[GIVEN ENTRIES]
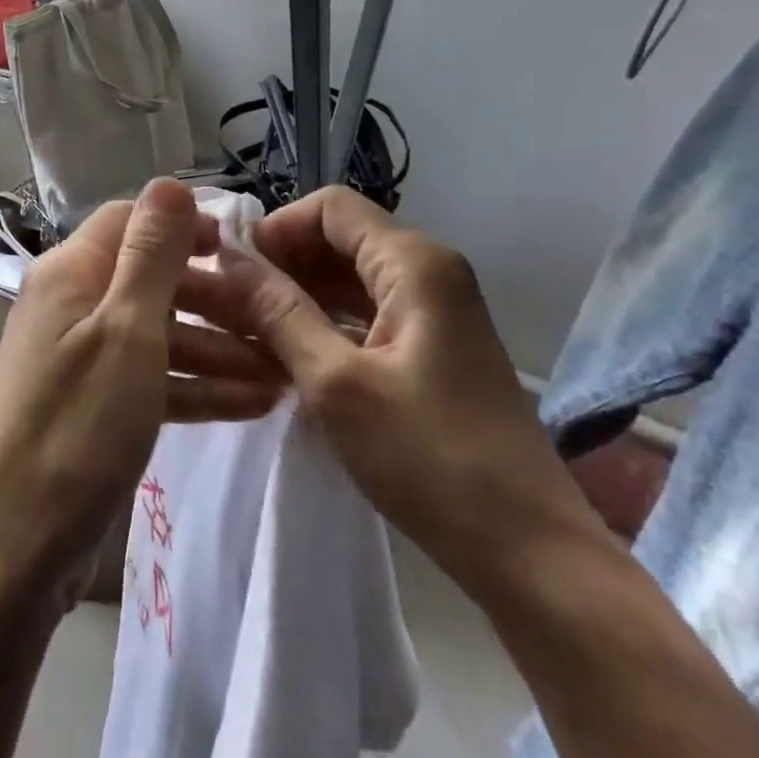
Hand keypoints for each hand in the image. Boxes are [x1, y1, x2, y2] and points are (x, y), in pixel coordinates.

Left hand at [0, 179, 285, 613]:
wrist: (15, 545)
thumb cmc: (78, 425)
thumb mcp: (126, 330)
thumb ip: (151, 254)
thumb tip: (169, 182)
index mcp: (69, 273)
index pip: (129, 222)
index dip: (184, 229)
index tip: (241, 251)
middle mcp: (68, 306)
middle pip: (148, 281)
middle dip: (212, 299)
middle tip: (273, 323)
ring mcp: (76, 359)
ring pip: (154, 336)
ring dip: (213, 350)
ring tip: (278, 375)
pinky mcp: (88, 407)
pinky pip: (146, 380)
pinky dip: (192, 387)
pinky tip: (249, 404)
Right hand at [193, 187, 602, 589]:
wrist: (527, 551)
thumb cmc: (429, 459)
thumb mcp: (335, 383)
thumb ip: (279, 312)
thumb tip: (231, 258)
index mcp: (415, 263)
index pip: (330, 207)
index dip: (277, 228)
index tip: (236, 272)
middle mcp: (430, 272)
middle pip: (341, 238)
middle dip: (284, 264)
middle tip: (235, 307)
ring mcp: (436, 311)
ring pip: (351, 278)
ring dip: (300, 296)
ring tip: (252, 333)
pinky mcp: (434, 347)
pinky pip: (368, 313)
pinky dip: (327, 323)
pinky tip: (293, 356)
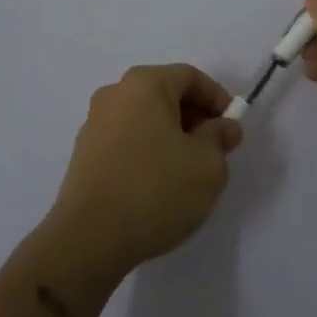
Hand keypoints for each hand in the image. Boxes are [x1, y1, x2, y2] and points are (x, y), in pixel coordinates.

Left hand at [46, 63, 243, 279]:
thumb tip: (223, 127)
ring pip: (146, 118)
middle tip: (215, 150)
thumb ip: (220, 138)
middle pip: (165, 94)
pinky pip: (127, 140)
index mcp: (144, 83)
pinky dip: (148, 151)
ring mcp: (95, 123)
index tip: (232, 128)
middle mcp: (115, 93)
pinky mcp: (84, 153)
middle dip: (195, 118)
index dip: (217, 98)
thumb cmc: (155, 190)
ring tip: (188, 171)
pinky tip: (158, 185)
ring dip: (171, 136)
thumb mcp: (206, 165)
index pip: (190, 77)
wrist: (88, 240)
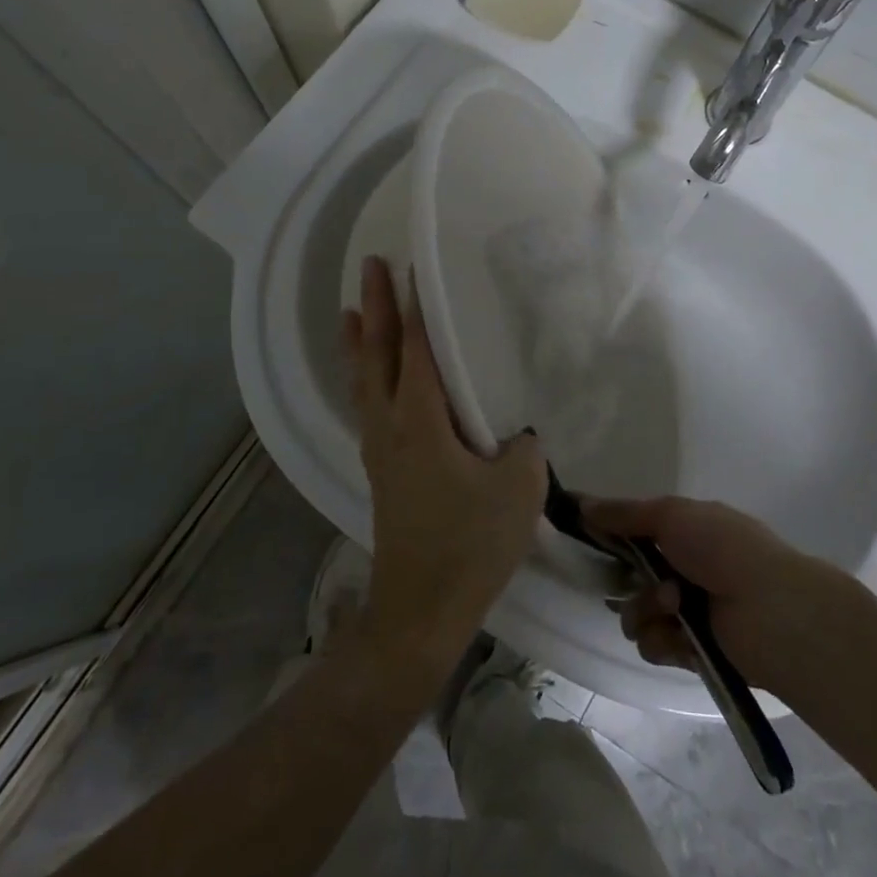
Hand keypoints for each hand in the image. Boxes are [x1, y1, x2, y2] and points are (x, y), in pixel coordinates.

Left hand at [341, 258, 545, 669]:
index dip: (417, 306)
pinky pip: (366, 405)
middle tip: (370, 264)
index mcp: (421, 420)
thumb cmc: (470, 544)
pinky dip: (364, 376)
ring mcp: (379, 450)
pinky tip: (371, 379)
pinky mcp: (381, 471)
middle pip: (377, 353)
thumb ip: (524, 448)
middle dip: (375, 305)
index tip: (411, 266)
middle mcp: (391, 425)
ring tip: (352, 310)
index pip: (417, 348)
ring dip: (360, 341)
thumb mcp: (519, 488)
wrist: (420, 611)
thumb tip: (516, 435)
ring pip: (363, 380)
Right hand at [582, 495, 858, 694]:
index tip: (587, 538)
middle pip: (632, 577)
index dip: (613, 536)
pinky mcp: (692, 651)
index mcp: (687, 531)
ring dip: (645, 610)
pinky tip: (678, 634)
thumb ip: (625, 513)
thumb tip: (583, 504)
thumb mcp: (672, 515)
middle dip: (628, 581)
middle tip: (639, 582)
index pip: (637, 532)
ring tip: (671, 606)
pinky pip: (654, 646)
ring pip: (637, 614)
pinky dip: (661, 640)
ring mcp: (689, 611)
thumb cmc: (723, 549)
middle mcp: (686, 568)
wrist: (772, 611)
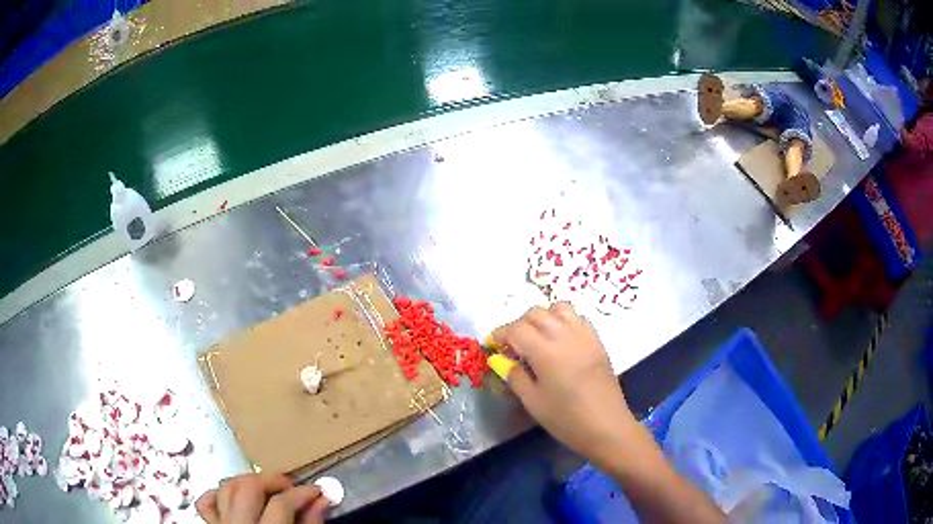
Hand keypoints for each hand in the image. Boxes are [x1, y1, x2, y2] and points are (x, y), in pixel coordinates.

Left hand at [196, 473, 329, 523]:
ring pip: (226, 489)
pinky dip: (220, 495)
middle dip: (272, 480)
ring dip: (247, 482)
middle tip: (291, 486)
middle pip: (249, 488)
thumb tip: (320, 502)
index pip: (281, 504)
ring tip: (266, 489)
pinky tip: (236, 499)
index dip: (302, 493)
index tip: (316, 492)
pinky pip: (207, 504)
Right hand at [492, 303, 638, 466]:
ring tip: (538, 339)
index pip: (516, 329)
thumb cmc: (566, 419)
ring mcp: (585, 335)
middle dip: (519, 324)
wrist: (607, 426)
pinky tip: (560, 342)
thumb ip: (514, 376)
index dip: (500, 334)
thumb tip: (501, 359)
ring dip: (543, 318)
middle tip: (513, 346)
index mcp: (546, 351)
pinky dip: (563, 321)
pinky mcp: (598, 341)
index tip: (493, 346)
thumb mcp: (533, 401)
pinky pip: (577, 318)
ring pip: (559, 309)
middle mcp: (565, 335)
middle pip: (536, 313)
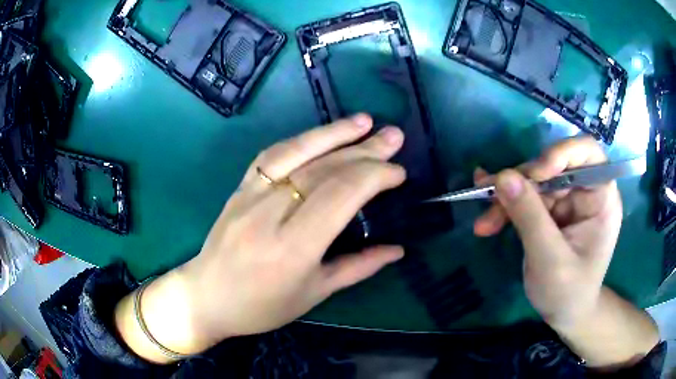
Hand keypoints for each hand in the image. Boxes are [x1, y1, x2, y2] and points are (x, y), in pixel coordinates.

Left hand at [122, 115, 407, 359]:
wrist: (207, 296)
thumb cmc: (262, 306)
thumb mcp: (314, 294)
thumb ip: (358, 267)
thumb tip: (398, 250)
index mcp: (293, 248)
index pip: (340, 195)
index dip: (374, 176)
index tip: (398, 173)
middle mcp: (271, 214)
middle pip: (324, 170)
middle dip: (365, 150)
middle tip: (394, 136)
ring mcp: (250, 195)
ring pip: (297, 152)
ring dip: (334, 132)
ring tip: (364, 121)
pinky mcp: (240, 188)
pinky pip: (272, 155)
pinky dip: (301, 140)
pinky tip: (322, 134)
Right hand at [473, 137, 622, 325]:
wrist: (564, 314)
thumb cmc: (568, 293)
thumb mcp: (550, 260)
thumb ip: (530, 218)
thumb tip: (502, 177)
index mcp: (601, 198)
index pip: (588, 153)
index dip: (562, 153)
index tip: (536, 173)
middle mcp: (584, 192)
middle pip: (552, 167)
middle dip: (521, 183)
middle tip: (491, 201)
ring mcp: (566, 201)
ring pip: (532, 183)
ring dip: (506, 200)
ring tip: (483, 223)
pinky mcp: (549, 211)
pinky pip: (524, 198)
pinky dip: (505, 208)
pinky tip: (486, 216)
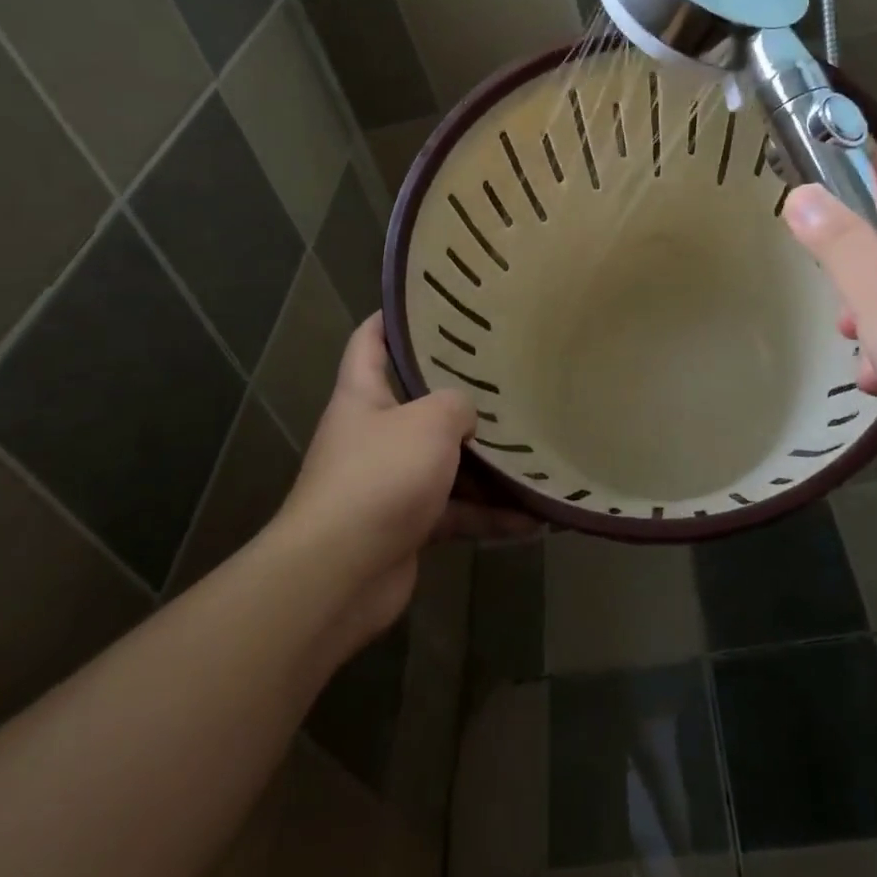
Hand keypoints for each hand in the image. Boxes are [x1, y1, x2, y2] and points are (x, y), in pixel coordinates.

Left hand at [276, 314, 538, 644]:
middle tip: (509, 379)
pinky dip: (489, 516)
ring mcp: (390, 482)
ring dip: (489, 467)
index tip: (432, 302)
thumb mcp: (428, 422)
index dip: (393, 317)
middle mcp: (374, 434)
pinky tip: (533, 520)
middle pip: (419, 404)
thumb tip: (466, 416)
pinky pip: (456, 512)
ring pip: (446, 463)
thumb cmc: (380, 476)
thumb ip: (456, 405)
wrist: (340, 573)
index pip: (370, 340)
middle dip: (462, 397)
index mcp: (363, 395)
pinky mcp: (408, 525)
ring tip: (537, 455)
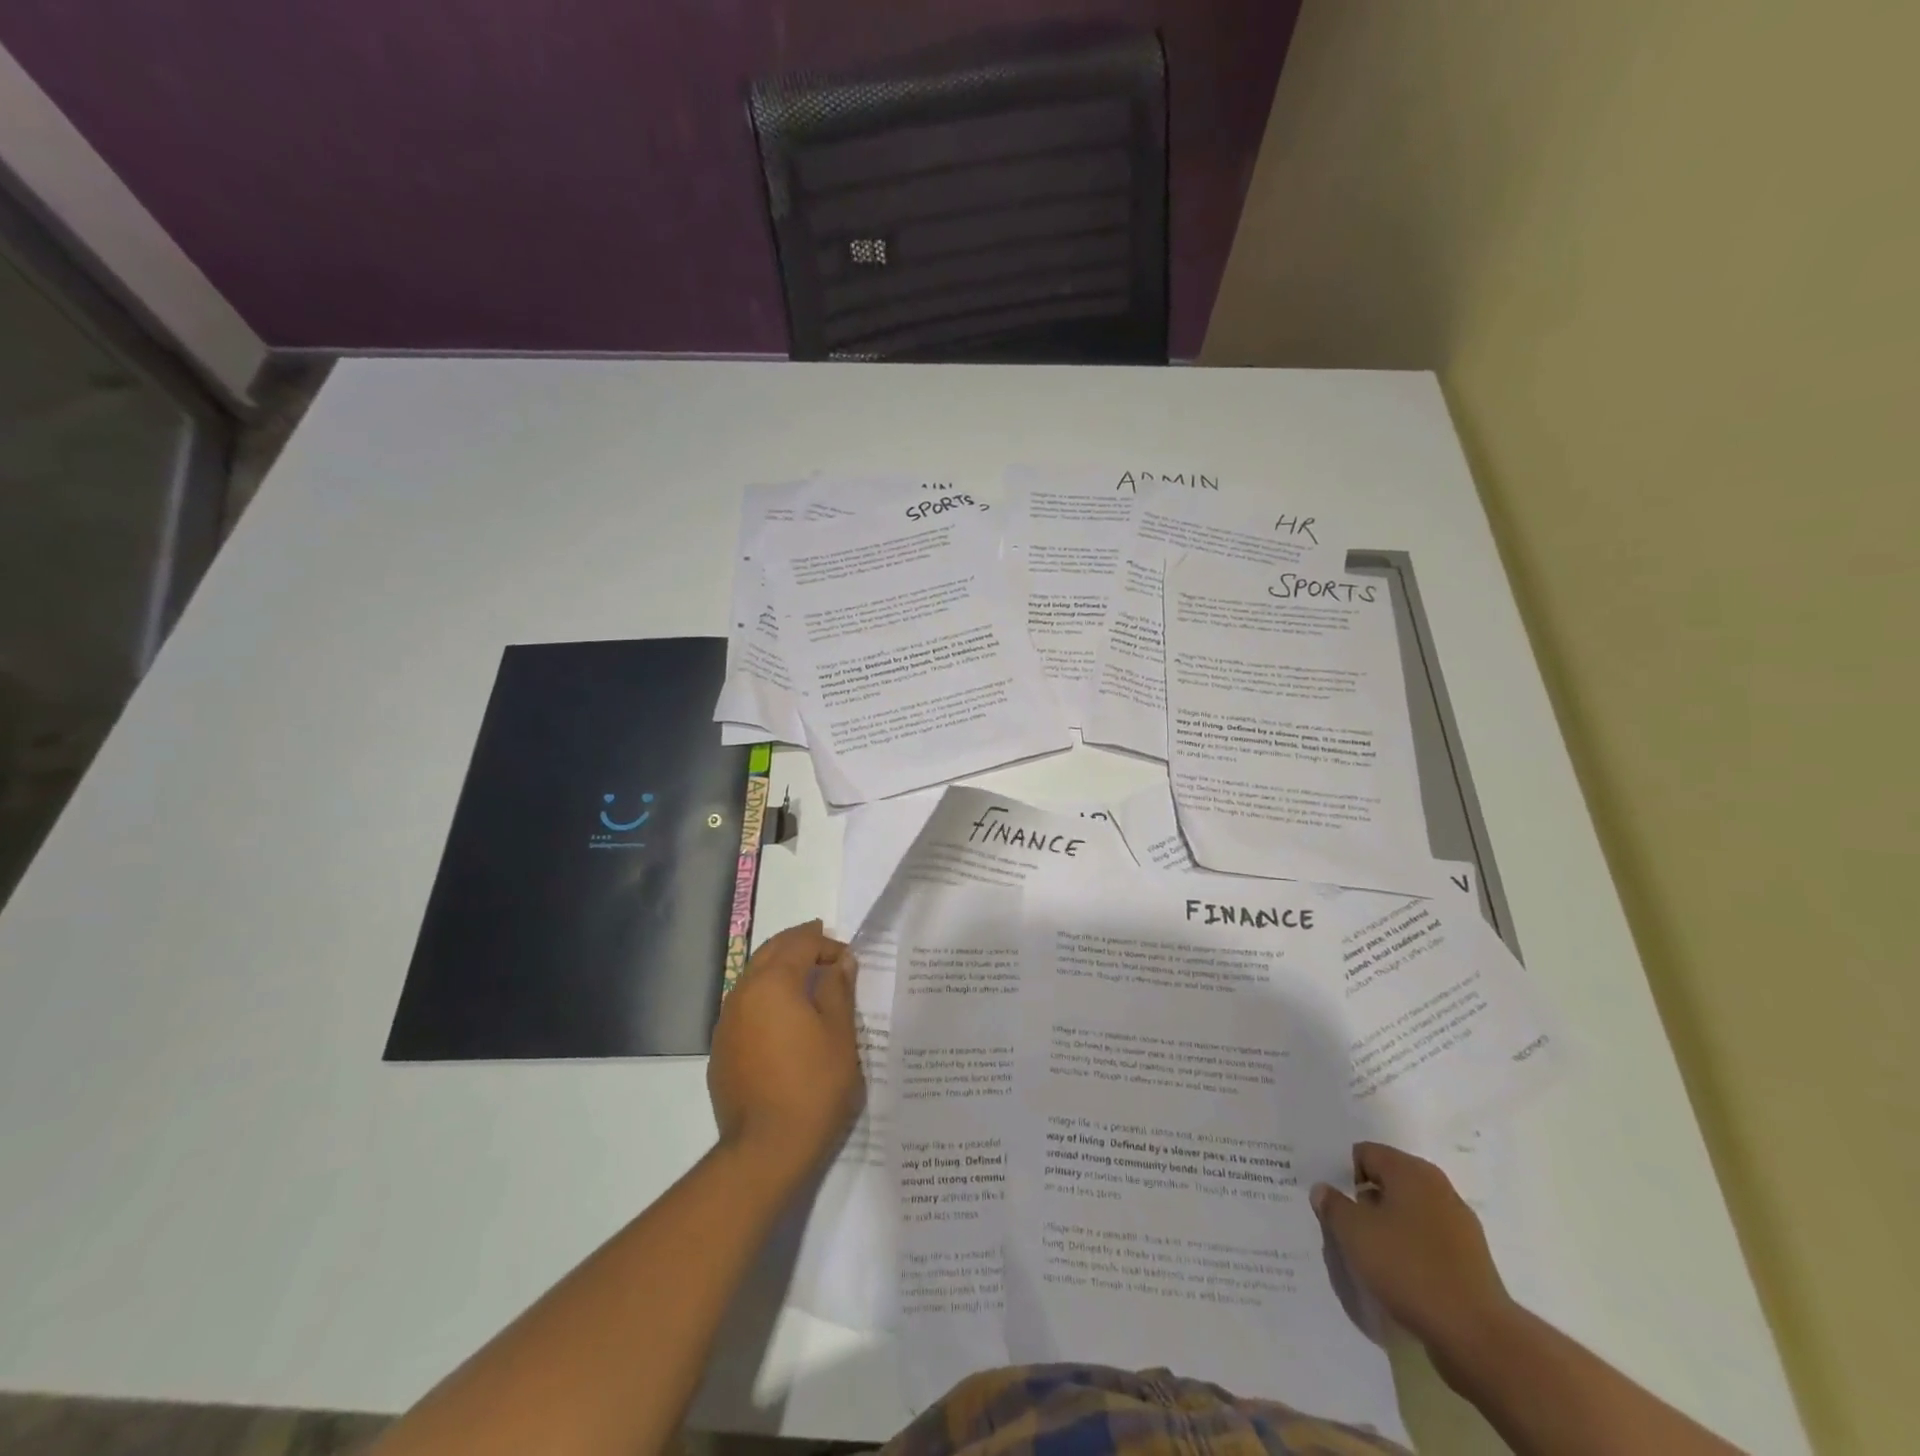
[/GIVEN ENTRIES]
ACTION ITEM: Exclude the pictures and repeat the entries word for word.

REPLY:
Hand keypoints for each hand in the image. Boxes are [x1, y1, x2, y2] and points are (x, y), in pixel coordinates.

Left hand at [0, 179, 285, 613]:
wrist: (15, 545)
thumb cmc: (78, 425)
thumb mcp: (126, 330)
thumb ip: (151, 254)
thumb tip: (169, 182)
index mcp: (69, 273)
index pip: (129, 222)
index dip: (184, 229)
index tip: (241, 251)
middle mcp: (68, 306)
middle pip: (148, 281)
middle dip: (212, 299)
middle tip: (273, 323)
ring mcp: (76, 359)
ring pip: (154, 336)
ring dip: (213, 350)
ring tip: (278, 375)
pinky mcp: (88, 407)
pinky pip: (146, 380)
pinky dip: (192, 387)
pinky tip: (249, 404)
Right hand at [193, 187, 602, 589]:
wrist: (527, 551)
thumb cmc: (429, 459)
thumb mcp: (335, 383)
thumb ip: (279, 312)
thumb tip: (231, 258)
index mcp: (415, 263)
index pip: (330, 207)
index dip: (277, 228)
index tip: (236, 272)
middle mcp: (430, 272)
middle pip: (341, 238)
middle dip: (284, 264)
middle tip: (235, 307)
ring mcp: (436, 311)
ring pip: (351, 278)
ring dip: (300, 296)
ring tip: (252, 333)
pinky mcp: (434, 347)
pinky pip: (368, 313)
pinky dip: (327, 323)
pinky tip: (293, 356)
Hand keypoints for each hand in the image. Boxes are [x1, y1, x2, y2] and points are (x, y), in pixel coordinates.

Left hand at [46, 63, 243, 279]:
thumb tip: (223, 127)
ring pip: (146, 118)
middle tip: (215, 150)
thumb ip: (220, 138)
middle pip: (165, 94)
pinky pip: (127, 140)
index mcp: (144, 83)
pinky dip: (148, 151)
ring mcp: (95, 123)
index tip: (232, 128)
middle mcp: (115, 93)
pinky mcp: (84, 153)
middle dip: (195, 118)
index dip: (217, 98)
thumb cmc: (155, 190)
ring tip: (188, 171)
pinky tip: (158, 185)
ring dip: (171, 136)
thumb mcp: (206, 165)
index pip: (190, 77)
wrist: (88, 240)
Hand keypoints for each hand in the image. Boxes are [x1, y1, x2, y2] and points are (x, y), in pixel coordinates.

Left hand at [341, 258, 545, 669]:
index dip: (417, 306)
pinky pip: (366, 405)
middle tip: (370, 264)
index mcp: (421, 420)
thumb cmc: (470, 544)
pinky dip: (364, 376)
ring mcp: (379, 450)
pinky tip: (371, 379)
pinky mcp: (381, 471)
middle pip: (377, 353)
thumb ip: (524, 448)
middle dip: (375, 305)
index tip: (411, 266)
middle mcp: (391, 425)
ring tip: (352, 310)
index pip: (417, 348)
ring dip: (360, 341)
thumb mcp: (519, 488)
wrist: (420, 611)
thumb tip: (516, 435)
ring pip: (363, 380)
Right hand at [582, 495, 858, 694]:
index tip: (587, 538)
middle pip: (632, 577)
index dip: (613, 536)
pinky mcp: (692, 651)
index mcp: (687, 531)
ring dip: (645, 610)
pinky tip: (678, 634)
thumb ip: (625, 513)
thumb tip: (583, 504)
thumb mcp: (672, 515)
middle dip: (628, 581)
middle tip: (639, 582)
index pip: (637, 532)
ring tip: (671, 606)
pinky pip: (654, 646)
ring pip: (637, 614)
pinky dip: (661, 640)
ring mcp: (689, 611)
thumb cmc: (723, 549)
middle mcp: (686, 568)
wrist: (772, 611)
Hand keypoints for each hand in the image. Boxes are [x1, y1, x2, y2] and points are (x, y), in pixel coordinates.

Left hand at [196, 473, 329, 523]:
ring pip: (226, 489)
pinky dip: (220, 495)
middle dip: (272, 480)
ring dip: (247, 482)
middle tip: (291, 486)
middle pip: (249, 488)
thumb tip: (320, 502)
index pip: (281, 504)
ring tip: (266, 489)
pinky tip: (236, 499)
index dip: (302, 493)
index tip: (316, 492)
pinky pip: (207, 504)
Right hand at [492, 303, 638, 466]:
ring tip: (538, 339)
index pip: (516, 329)
thumb cmc: (566, 419)
ring mcp: (585, 335)
middle dip: (519, 324)
wrist: (607, 426)
pinky tip: (560, 342)
thumb ip: (514, 376)
index dip: (500, 334)
thumb tip: (501, 359)
ring dip: (543, 318)
middle tip: (513, 346)
index mcp: (546, 351)
pinky dip: (563, 321)
pinky mcp: (598, 341)
index tip: (493, 346)
thumb mcp: (533, 401)
pinky pip: (577, 318)
ring pip: (559, 309)
middle mcp: (565, 335)
middle pip: (536, 313)
Hand keypoints for each hand in the image. Boxes are [x1, y1, x2, y2] and points are (x, y), in pixel coordinates.

Left hand at [122, 115, 407, 359]:
wrist: (207, 296)
thumb cmc: (262, 306)
thumb mcp: (314, 294)
thumb ip: (358, 267)
thumb tip: (398, 250)
index mcp: (293, 248)
index pip: (340, 195)
index dip: (374, 176)
index tip: (398, 173)
middle mcp: (271, 214)
middle pip: (324, 170)
middle dip: (365, 150)
middle tip: (394, 136)
ring mcp: (250, 195)
ring pip: (297, 152)
ring dip: (334, 132)
ring tip: (364, 121)
pinky mcp: (240, 188)
pinky pip: (272, 155)
pinky dip: (301, 140)
pinky tip: (322, 134)
Right hand at [473, 137, 622, 325]:
wrist: (564, 314)
thumb cmc: (568, 293)
thumb mcp: (550, 260)
thumb ip: (530, 218)
thumb tip: (502, 177)
index mcp: (601, 198)
index pip: (588, 153)
index dip: (562, 153)
index tip: (536, 173)
middle mcp: (584, 192)
middle pip: (552, 167)
middle dip: (521, 183)
middle tip: (491, 201)
ring mcp: (566, 201)
ring pip: (532, 183)
ring dip: (506, 200)
ring tip: (483, 223)
pinky mcp: (549, 211)
pinky pip: (524, 198)
pinky dip: (505, 208)
pinky tip: (486, 216)
Hand keypoints for each hand in the image. Boxes are [x1, y1, x2, y2] and points are (x, y), in pixel coordinates.

Left hand at [276, 314, 538, 644]:
middle tip: (509, 379)
pinky dip: (489, 516)
ring mcp: (390, 482)
ring dip: (489, 467)
index tip: (432, 302)
thumb mcp: (428, 422)
index dip: (393, 317)
middle mcp: (374, 434)
pinky tip: (533, 520)
middle pip: (419, 404)
thumb tip: (466, 416)
pinky pip: (456, 512)
ring pip: (446, 463)
thumb cmc: (380, 476)
thumb ip: (456, 405)
wrist: (340, 573)
index pip: (370, 340)
middle dip: (462, 397)
index mcp: (363, 395)
pinky mcp: (408, 525)
ring tip: (537, 455)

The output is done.